Regretfully, these words all have their place in our family histories. Some of these have been experienced in recent generations, and others in generations past. A few I know all too personally.
When Jerry and I knew that we desired to be married, we began a lengthy divulgence of privileged information. Family secrets and issues that have been primarily sealed for the need-to-know basis only, were slowly spilled out in moments of confidence. It was important to both of us to "put all of our cards on the table." We have always been honest with each other, sometimes brutally, painfully honest.
We take our oneness seriously. We have a forever view of marriage. We are eternally committed to one another. Our unshakable belief in the authenticity and authority of God's Word is one of the things that attracted us to each other and has been part of the glue that has held us together since the beginning of our relationship.
We have learned, in our very short time being married, how generational curses or life patterns work and operate against us. We have seen the chains of bondage choke the life out of loved ones, we have seen others battle the same patterns over and over with no breakthrough, and we have experienced the agony of recognizing the same flaws we've vowed to escape in our own lives.
In order to become the people God has created us to be, in our marriage and all of our relationships, we need to take an honest look at the spiritual heritage left for us. We need to recognize the influence of life patterns and generational sins in our family life. To put it plainly, we need to examine the "why" not just the "what" of the things we do. It is not enough to recognize our mistakes, flaws, and weaknesses…we need to seek out the root causes.
For me, after years of reflection, I can identify several patterns that have been passed from generation to generation in my family. One example of this is Alcoholism. I am not positive how far back it goes, but I can tell you with certainty it has affected multiple generations, and threatened to continue through me. I will share my personal testimony on this at some point, but for now, I can tell you that I have been called to be a curse-breaker in my family. I have made the choice not to drink, believing that my faithfulness to abstaining has a direct effect on my children's futures.

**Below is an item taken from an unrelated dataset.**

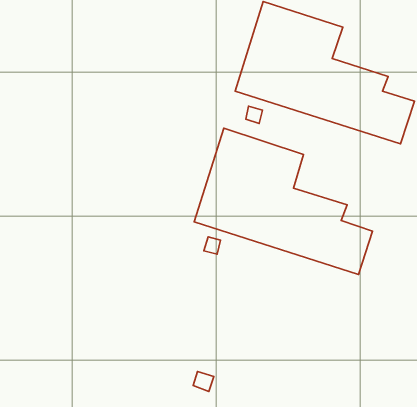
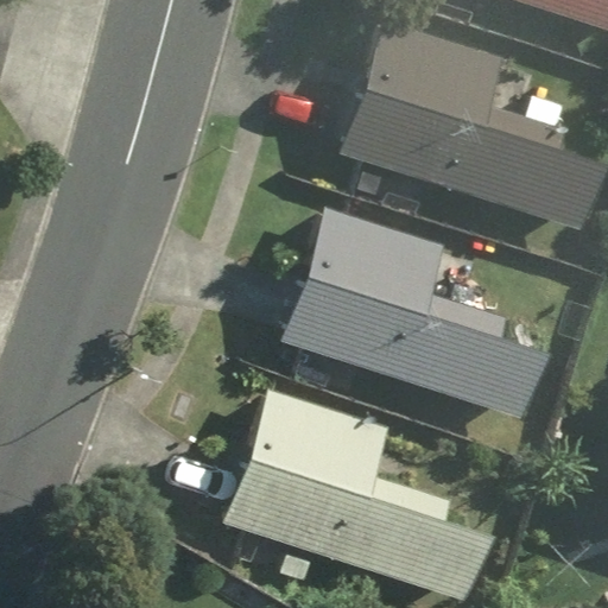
building: none -> [227,388,486,597]

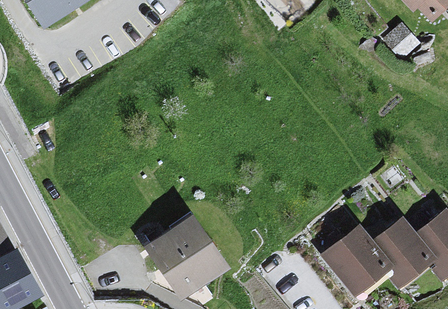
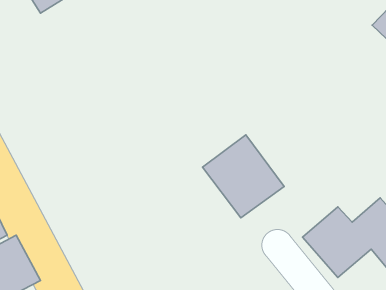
building: [138,217,219,299] -> [202,135,284,218]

Another recurring life pattern in my family is divorce. My biological parents have been divorced 3x each. This is a life pattern I am determined to overcome…its influence has tried to wreak havoc on my marriage many times already. It is not just the idea of divorce, it is the deeper implications of separation, selfishness, and inability to honor commitment that try to sink their claws into me, especially during moments of weakness or struggle. I am thankful to God that in those moments, He opens my eyes to see where they are coming from and strengthens my resolve to be fully one with my husband.
These are just a couple of the patterns that God has opened my eyes to. It is not an easy task to revisit the dark parts of my family history, but it is a necessary endeavor to ensure that Jerry and I leave a legacy of hope, abundance and light to future generations, as well as obtain the abundant life that God desires to give us now, during our short time here on this Earth.

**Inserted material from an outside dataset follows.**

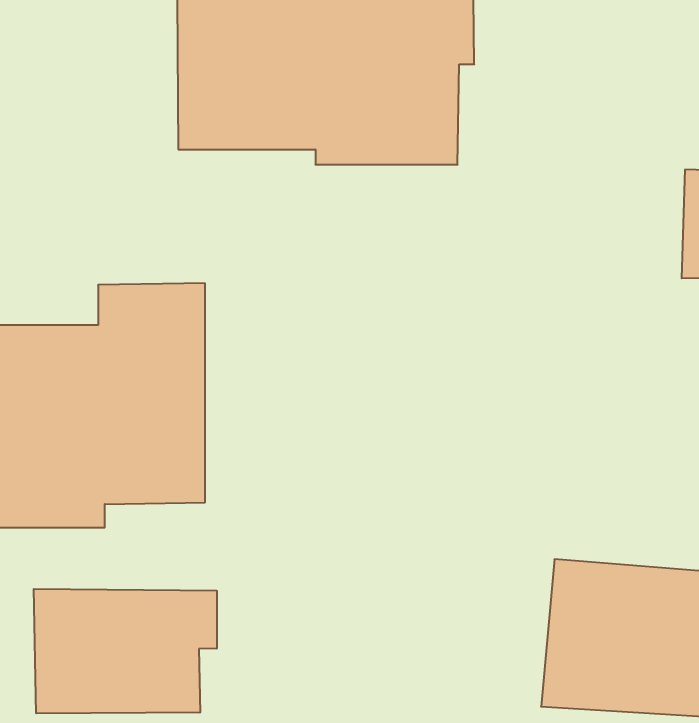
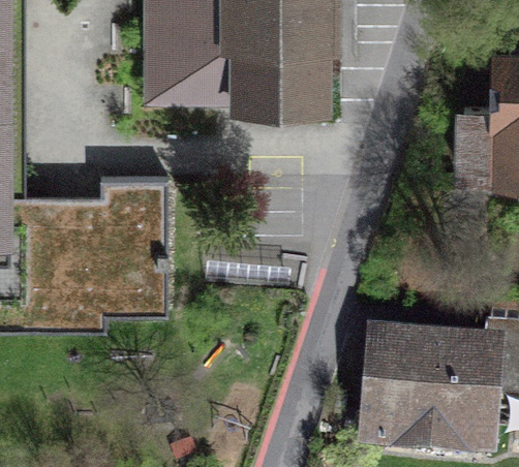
building: [34,589,217,713] -> none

Facing the truth about our family histories, and bringing the darkness into the light has been one of the most freeing parts of my life so far. And there is still much to overcome. Together we are called to be curse-breakers. Together, we will overcome.
It is for freedom that Christ has set us free. Stand firm, then and do not let yourselves be burdened again by a yoke of slavery. Galatians 5:1Have you taken the time to evaluate destructive life patterns in your family history?